» **Task to complete**
Although the entries contain pictures, your copy should hold only their exact text.

» **Stored data**
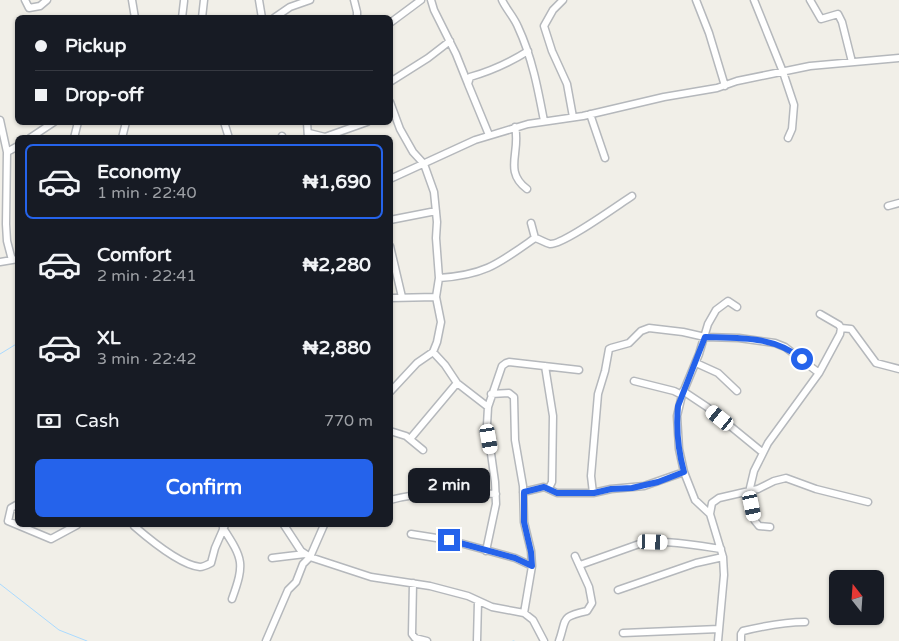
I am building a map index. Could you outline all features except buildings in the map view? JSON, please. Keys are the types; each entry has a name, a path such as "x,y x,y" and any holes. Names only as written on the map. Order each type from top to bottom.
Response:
{"street":[{"path":"24,0 29,8 40,6 47,0"},
{"path":"132,0 134,15"},
{"path":"182,15 184,0"},
{"path":"202,15 204,0"},
{"path":"259,0 262,15"},
{"path":"278,15 290,7 310,0"},
{"path":"354,0 357,15"},
{"path":"393,21 421,0"},
{"path":"431,0 477,103 488,135"},
{"path":"502,0 518,26 528,51 544,121"},
{"path":"563,0 553,10 544,26 566,84 573,117"},
{"path":"696,0 709,33 725,86"},
{"path":"754,0 784,72 794,105 792,130 788,138"},
{"path":"810,0 821,19 838,14 842,22 852,62"},
{"path":"393,80 428,58 450,41"},
{"path":"468,84 470,77 509,63 528,51"},
{"path":"393,178 488,135 544,121 590,114 810,66 899,58"},
{"path":"590,114 605,158"},
{"path":"393,119 413,152 424,164 434,192 439,278 436,297 440,330 433,352 417,364 393,389"},
{"path":"0,120 7,152 7,241 15,259 0,262"},
{"path":"34,135 50,125"},
{"path":"330,135 358,125"},
{"path":"515,128 515,176 526,189"},
{"path":"7,152 15,148"},
{"path":"535,238 550,244 560,241 632,196"},
{"path":"888,206 899,203"},
{"path":"393,219 436,211"},
{"path":"531,223 535,238"},
{"path":"439,278 481,272 514,254 535,238"},
{"path":"393,259 402,297"},
{"path":"393,298 436,297"},
{"path":"710,514 695,500 684,472 679,449 678,406 696,363 708,324 716,310 728,301 737,307"},
{"path":"820,314 841,328 851,329 876,363 899,368"},
{"path":"594,493 591,470 598,394 609,350 613,346 629,343 641,331 649,328 705,337 739,338 774,343 791,351 819,373"},
{"path":"770,526 756,524 748,492 754,471 762,452 776,430 819,373 840,334 841,328"},
{"path":"433,352 458,383 488,407"},
{"path":"486,551 496,504 487,425 488,407 502,366 506,362 579,370"},
{"path":"696,363 718,373 737,391"},
{"path":"545,366 553,416 552,482 549,488"},
{"path":"634,382 683,393 707,407 762,452"},
{"path":"410,439 447,393 458,383"},
{"path":"492,394 509,393 514,397 515,440 524,492 524,522 531,552 532,566 524,613"},
{"path":"393,432 406,436 423,450"},
{"path":"524,492 544,487 557,493 594,493 611,489 644,486 684,472"},
{"path":"718,641 724,575 723,557 710,514 714,500 758,489 774,481 786,478 816,489 868,502"},
{"path":"393,500 426,494 496,494"},
{"path":"15,506 10,508 8,521 15,524"},
{"path":"22,527 51,539 73,527"},
{"path":"135,527 160,547 189,564 202,567 211,564 224,527"},
{"path":"225,527 235,545 242,565 240,578 232,598"},
{"path":"286,527 308,556"},
{"path":"266,641 288,590 296,582 303,564 323,527"},
{"path":"411,534 449,540 515,558 532,566"},
{"path":"580,565 642,543 678,542 720,549"},
{"path":"272,558 308,556 371,578 439,588 492,607 524,613 534,620 544,641"},
{"path":"559,641 566,618 569,615 586,610 592,603 592,596 575,556"},
{"path":"618,590 696,563 723,557"},
{"path":"412,583 412,634 415,638 427,641"},
{"path":"477,641 478,601"},
{"path":"741,641 743,631 788,622 805,622"},
{"path":"623,634 719,629"}],"waterway":[{"path":"0,354 15,345"},
{"path":"0,584 59,630 87,641"}],"route":[{"path":"449,540 515,558 532,566 523,514 524,492 546,487 557,493 594,493 611,489 644,486 684,472 679,449 678,406 705,337 739,338 774,343 785,347 802,359"}]}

» **Solution to this task**
I am building a map index. Could you outline all features except buildings in the map view? JSON, please. Keys are the types; each entry has a name, a path such as "x,y x,y" and any holes. Names only as written on the map. Order each type from top to bottom.
Response:
{"street":[{"path":"24,0 29,8 40,6 47,0"},
{"path":"132,0 134,15"},
{"path":"182,15 184,0"},
{"path":"202,15 204,0"},
{"path":"259,0 262,15"},
{"path":"278,15 290,7 310,0"},
{"path":"354,0 357,15"},
{"path":"393,21 421,0"},
{"path":"431,0 477,103 488,135"},
{"path":"502,0 518,26 528,51 544,121"},
{"path":"563,0 553,10 544,26 566,84 573,117"},
{"path":"696,0 709,33 725,86"},
{"path":"754,0 784,72 794,105 792,130 788,138"},
{"path":"810,0 821,19 838,14 842,22 852,62"},
{"path":"393,80 428,58 450,41"},
{"path":"468,84 470,77 509,63 528,51"},
{"path":"393,178 488,135 544,121 590,114 810,66 899,58"},
{"path":"590,114 605,158"},
{"path":"393,119 413,152 424,164 434,192 439,278 436,297 440,330 433,352 417,364 393,389"},
{"path":"0,120 7,152 7,241 15,259 0,262"},
{"path":"34,135 50,125"},
{"path":"330,135 358,125"},
{"path":"515,128 515,176 526,189"},
{"path":"7,152 15,148"},
{"path":"535,238 550,244 560,241 632,196"},
{"path":"888,206 899,203"},
{"path":"393,219 436,211"},
{"path":"531,223 535,238"},
{"path":"439,278 481,272 514,254 535,238"},
{"path":"393,259 402,297"},
{"path":"393,298 436,297"},
{"path":"710,514 695,500 684,472 679,449 678,406 696,363 708,324 716,310 728,301 737,307"},
{"path":"820,314 841,328 851,329 876,363 899,368"},
{"path":"594,493 591,470 598,394 609,350 613,346 629,343 641,331 649,328 705,337 739,338 774,343 791,351 819,373"},
{"path":"770,526 756,524 748,492 754,471 762,452 776,430 819,373 840,334 841,328"},
{"path":"433,352 458,383 488,407"},
{"path":"486,551 496,504 487,425 488,407 502,366 506,362 579,370"},
{"path":"696,363 718,373 737,391"},
{"path":"545,366 553,416 552,482 549,488"},
{"path":"634,382 683,393 707,407 762,452"},
{"path":"410,439 447,393 458,383"},
{"path":"492,394 509,393 514,397 515,440 524,492 524,522 531,552 532,566 524,613"},
{"path":"393,432 406,436 423,450"},
{"path":"524,492 544,487 557,493 594,493 611,489 644,486 684,472"},
{"path":"718,641 724,575 723,557 710,514 714,500 758,489 774,481 786,478 816,489 868,502"},
{"path":"393,500 426,494 496,494"},
{"path":"15,506 10,508 8,521 15,524"},
{"path":"22,527 51,539 73,527"},
{"path":"135,527 160,547 189,564 202,567 211,564 224,527"},
{"path":"225,527 235,545 242,565 240,578 232,598"},
{"path":"286,527 308,556"},
{"path":"266,641 288,590 296,582 303,564 323,527"},
{"path":"411,534 449,540 515,558 532,566"},
{"path":"580,565 642,543 678,542 720,549"},
{"path":"272,558 308,556 371,578 439,588 492,607 524,613 534,620 544,641"},
{"path":"559,641 566,618 569,615 586,610 592,603 592,596 575,556"},
{"path":"618,590 696,563 723,557"},
{"path":"412,583 412,634 415,638 427,641"},
{"path":"477,641 478,601"},
{"path":"741,641 743,631 788,622 805,622"},
{"path":"623,634 719,629"}],"waterway":[{"path":"0,354 15,345"},
{"path":"0,584 59,630 87,641"}],"route":[{"path":"449,540 515,558 532,566 523,514 524,492 546,487 557,493 594,493 611,489 644,486 684,472 679,449 678,406 705,337 739,338 774,343 785,347 802,359"}]}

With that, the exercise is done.